== Excerpt to read ==

Summary
Three Friends Bound by Concern for Others
In the second chapter of Philippians, three friends in Christ stand together: Paul, Timothy, and Epaphroditus. What bound them was not shared geography or temperament, but a single, shared disposition—a genuine concern for the welfare of others ahead of themselves. That bond is the heart of the Christian friendship Paul commends in Philippians 2:19-30.
Paul, the former persecutor Saul, had been transformed by the risen Lord on the road to Damascus and poured his life into others for the sake of the gospel. Writing this letter as a thank-you note to the Philippian congregation that had supported his ministry, he opens by addressing "all the saints in Christ Jesus who are at Philippi" Philippians 1:1. Even his greeting reveals where his attention rests—on the people God had given him to serve.
Timothy, Paul's "loyal child in the faith" 1 Timothy 1:2, is praised in striking terms: "I have no one like him who will be genuinely concerned for your welfare. For they all seek their own interests, not those of Jesus Christ" Philippians 2:20-21. It is a sobering admission. Even surrounded by professed believers in Rome, Paul could identify only one whose heart was truly turned outward. The seed of the gospel can be planted faithfully, yet not every soil yields the same fruit—and Timothy stood out precisely because he carried Christ's interests as his own.
Epaphroditus is the third in this circle. His name, ironically, meant "favorite of Aphrodite"—the Greek goddess gamblers invoked when rolling dice for luck. Yet Paul describes him as "my brother and fellow worker and fellow soldier" Philippians 2:25, a man who delivered the Philippians' gift to Paul, stayed to assist him, and nearly died doing so. Paul writes that he was "risking his life" for the work of Christ Philippians 2:30—and the verb is rooted in the language of gambling. While the world gambled on luck, Epaphroditus gambled his very life to serve others.

===

* What is required
Quote the stretch of the Philippians summary above from "Paul, the former" through "him to serve.".

== Extracted data ==

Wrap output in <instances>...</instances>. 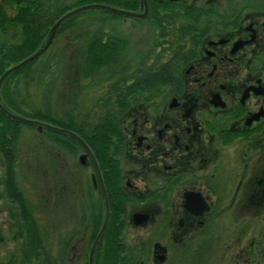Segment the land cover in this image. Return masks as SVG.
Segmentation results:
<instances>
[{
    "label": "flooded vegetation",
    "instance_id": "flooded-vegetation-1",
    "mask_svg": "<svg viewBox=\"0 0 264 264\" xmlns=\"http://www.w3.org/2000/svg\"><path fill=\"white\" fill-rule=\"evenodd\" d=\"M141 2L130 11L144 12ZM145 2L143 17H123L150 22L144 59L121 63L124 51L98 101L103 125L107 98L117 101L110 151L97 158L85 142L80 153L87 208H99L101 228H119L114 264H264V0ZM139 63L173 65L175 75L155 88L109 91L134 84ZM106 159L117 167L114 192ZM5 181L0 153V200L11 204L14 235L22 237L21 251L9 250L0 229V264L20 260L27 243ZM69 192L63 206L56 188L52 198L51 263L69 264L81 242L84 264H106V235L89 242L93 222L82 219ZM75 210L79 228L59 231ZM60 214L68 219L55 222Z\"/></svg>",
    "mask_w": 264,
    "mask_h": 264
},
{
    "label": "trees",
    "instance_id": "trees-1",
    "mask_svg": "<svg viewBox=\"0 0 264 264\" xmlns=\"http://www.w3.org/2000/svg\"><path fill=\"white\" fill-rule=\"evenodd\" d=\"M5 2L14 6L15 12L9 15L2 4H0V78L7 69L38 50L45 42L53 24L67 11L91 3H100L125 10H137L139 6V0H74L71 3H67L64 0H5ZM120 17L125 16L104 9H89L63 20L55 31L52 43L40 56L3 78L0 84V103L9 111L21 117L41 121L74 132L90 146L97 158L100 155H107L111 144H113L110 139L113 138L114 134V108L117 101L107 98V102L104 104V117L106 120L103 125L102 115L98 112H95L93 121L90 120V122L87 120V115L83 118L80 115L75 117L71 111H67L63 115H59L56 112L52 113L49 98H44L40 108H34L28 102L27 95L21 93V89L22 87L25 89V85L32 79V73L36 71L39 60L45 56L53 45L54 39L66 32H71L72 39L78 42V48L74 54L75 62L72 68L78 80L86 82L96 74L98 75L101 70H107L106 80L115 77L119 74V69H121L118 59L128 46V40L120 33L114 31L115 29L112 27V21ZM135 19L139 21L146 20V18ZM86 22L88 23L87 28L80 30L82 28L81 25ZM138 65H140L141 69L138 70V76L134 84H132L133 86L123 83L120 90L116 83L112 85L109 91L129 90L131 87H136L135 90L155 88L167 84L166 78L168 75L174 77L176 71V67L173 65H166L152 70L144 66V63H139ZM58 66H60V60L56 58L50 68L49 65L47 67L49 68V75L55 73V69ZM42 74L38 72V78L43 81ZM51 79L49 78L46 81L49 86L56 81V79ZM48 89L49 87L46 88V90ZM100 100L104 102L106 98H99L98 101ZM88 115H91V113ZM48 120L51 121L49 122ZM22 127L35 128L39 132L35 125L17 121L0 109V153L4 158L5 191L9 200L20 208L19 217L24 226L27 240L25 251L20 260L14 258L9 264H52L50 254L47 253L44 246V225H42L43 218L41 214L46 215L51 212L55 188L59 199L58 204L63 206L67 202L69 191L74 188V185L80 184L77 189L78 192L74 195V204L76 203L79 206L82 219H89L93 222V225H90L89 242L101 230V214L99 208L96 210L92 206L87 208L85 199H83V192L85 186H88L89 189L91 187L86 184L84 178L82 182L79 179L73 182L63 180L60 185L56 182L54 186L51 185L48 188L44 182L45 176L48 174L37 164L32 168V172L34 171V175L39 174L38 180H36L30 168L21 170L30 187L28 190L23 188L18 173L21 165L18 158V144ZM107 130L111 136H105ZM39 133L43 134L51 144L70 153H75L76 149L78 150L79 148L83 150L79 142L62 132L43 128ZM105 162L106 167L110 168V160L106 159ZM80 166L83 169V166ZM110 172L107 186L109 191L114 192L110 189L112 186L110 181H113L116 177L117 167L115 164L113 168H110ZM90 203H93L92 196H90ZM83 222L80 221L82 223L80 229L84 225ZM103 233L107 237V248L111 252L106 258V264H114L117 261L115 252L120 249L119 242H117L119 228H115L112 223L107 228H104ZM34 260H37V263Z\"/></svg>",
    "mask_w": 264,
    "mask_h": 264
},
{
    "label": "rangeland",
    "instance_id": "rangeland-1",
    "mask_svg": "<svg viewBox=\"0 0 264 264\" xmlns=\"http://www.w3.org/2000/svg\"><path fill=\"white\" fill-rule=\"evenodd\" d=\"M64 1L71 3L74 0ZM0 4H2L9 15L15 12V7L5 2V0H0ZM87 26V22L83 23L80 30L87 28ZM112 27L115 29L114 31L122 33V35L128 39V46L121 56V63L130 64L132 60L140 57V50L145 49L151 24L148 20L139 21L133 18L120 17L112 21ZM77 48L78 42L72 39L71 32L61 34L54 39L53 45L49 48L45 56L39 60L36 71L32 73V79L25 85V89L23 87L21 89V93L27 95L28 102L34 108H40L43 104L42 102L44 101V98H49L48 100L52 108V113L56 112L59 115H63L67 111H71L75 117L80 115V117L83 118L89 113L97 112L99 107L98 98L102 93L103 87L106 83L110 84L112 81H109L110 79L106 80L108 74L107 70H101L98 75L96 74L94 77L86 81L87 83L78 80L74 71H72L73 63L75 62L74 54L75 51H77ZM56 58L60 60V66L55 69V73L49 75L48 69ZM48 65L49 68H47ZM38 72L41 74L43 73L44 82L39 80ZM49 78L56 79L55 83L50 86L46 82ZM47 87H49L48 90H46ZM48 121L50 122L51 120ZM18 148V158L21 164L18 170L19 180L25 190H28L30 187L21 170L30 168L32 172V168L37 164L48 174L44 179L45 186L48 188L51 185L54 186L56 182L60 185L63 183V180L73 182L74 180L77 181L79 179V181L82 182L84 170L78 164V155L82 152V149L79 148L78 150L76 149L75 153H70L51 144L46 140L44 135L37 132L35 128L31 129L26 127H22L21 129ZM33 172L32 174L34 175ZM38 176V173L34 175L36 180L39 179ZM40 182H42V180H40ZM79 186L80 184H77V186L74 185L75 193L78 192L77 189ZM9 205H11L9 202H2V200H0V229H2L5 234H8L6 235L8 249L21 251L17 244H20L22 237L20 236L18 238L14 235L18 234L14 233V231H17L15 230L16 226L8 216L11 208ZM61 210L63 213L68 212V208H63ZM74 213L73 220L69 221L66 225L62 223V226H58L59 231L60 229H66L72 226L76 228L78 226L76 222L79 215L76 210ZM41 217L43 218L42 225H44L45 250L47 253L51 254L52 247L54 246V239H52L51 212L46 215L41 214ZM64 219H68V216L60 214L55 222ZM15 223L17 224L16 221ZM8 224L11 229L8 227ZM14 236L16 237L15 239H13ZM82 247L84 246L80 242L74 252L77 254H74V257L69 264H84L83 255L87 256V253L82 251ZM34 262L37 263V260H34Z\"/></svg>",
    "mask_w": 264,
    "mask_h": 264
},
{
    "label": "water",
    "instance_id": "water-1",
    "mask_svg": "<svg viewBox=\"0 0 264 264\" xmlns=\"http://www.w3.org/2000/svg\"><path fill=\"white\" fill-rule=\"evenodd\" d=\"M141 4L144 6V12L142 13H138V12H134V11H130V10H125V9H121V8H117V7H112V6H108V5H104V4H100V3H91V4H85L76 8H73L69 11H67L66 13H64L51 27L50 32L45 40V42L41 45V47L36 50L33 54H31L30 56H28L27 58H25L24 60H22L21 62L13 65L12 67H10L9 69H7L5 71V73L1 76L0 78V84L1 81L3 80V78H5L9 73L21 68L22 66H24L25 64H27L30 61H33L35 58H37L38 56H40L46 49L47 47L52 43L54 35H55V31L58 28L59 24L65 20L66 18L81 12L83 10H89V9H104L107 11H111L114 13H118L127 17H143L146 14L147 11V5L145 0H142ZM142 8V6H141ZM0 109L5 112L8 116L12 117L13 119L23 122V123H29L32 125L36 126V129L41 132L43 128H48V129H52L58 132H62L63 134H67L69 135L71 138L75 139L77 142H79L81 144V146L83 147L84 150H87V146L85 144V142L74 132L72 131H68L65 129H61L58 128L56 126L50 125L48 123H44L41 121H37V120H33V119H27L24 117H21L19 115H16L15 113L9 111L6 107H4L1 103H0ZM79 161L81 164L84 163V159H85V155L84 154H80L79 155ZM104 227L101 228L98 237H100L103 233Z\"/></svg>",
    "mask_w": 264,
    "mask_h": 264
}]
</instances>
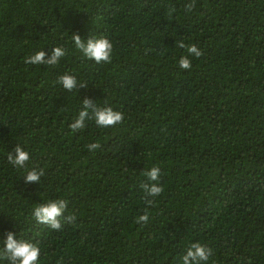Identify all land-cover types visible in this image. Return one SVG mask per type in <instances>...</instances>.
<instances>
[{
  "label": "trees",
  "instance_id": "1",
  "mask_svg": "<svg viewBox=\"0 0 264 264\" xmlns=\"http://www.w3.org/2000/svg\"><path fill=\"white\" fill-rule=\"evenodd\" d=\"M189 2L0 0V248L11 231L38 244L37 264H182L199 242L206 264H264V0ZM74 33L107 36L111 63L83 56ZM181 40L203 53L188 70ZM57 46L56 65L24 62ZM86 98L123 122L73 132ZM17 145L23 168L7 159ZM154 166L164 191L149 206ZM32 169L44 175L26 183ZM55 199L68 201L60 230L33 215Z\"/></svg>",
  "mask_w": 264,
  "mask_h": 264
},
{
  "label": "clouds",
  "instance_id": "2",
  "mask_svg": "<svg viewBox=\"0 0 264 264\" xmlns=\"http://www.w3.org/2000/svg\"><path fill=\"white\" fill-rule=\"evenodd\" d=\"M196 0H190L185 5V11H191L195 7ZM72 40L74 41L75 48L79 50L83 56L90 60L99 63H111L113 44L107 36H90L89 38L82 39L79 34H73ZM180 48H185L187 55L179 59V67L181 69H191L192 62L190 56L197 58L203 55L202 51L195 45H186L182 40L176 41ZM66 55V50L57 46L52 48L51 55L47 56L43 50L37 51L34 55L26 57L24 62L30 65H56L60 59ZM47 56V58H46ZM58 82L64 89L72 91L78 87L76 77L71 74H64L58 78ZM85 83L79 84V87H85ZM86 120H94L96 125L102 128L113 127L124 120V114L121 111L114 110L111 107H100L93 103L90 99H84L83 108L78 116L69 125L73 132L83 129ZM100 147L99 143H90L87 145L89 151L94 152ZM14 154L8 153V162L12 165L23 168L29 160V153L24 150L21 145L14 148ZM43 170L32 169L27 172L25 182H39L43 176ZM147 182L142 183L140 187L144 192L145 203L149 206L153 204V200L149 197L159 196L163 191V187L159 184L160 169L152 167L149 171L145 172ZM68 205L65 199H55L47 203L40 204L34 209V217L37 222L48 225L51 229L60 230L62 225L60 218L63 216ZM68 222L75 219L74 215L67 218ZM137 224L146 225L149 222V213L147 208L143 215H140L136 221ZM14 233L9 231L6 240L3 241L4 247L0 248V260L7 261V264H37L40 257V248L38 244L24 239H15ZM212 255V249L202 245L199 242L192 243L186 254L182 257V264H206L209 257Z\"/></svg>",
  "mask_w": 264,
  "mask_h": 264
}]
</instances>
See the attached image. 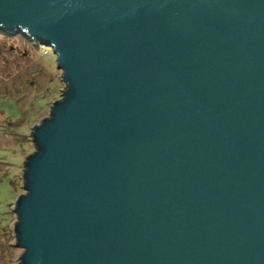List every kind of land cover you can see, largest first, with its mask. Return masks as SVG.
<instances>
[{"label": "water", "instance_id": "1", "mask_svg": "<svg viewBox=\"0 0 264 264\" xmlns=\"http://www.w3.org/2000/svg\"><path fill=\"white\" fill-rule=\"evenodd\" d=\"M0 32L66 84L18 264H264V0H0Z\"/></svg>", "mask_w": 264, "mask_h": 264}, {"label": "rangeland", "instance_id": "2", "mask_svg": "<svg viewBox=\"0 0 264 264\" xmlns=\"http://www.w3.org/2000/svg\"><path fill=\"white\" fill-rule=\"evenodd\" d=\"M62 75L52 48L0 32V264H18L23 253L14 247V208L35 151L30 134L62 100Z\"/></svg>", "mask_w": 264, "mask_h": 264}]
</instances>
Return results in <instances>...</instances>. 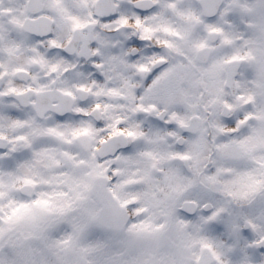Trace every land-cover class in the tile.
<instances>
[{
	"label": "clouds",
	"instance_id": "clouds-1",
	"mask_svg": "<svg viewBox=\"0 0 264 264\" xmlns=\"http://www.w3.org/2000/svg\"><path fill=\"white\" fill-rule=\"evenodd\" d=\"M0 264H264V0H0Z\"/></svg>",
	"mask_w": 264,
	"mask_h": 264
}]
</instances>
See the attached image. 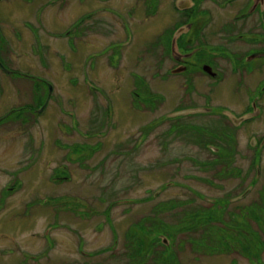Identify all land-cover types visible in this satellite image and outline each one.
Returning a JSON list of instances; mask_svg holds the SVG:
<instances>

===

* Expected output
Paul, the former persecutor Saul, had been transformed by the risen Lord on the road to Damascus and poured his life into others for the sake of the gospel. Writing this letter as a thank-you note to the Philippian congregation that had supported his ministry, he opens by addressing "all the saints in Christ Jesus who are at Philippi" Philippians 1:1. Even his greeting reveals where his attention rests—on the people God had given him to serve.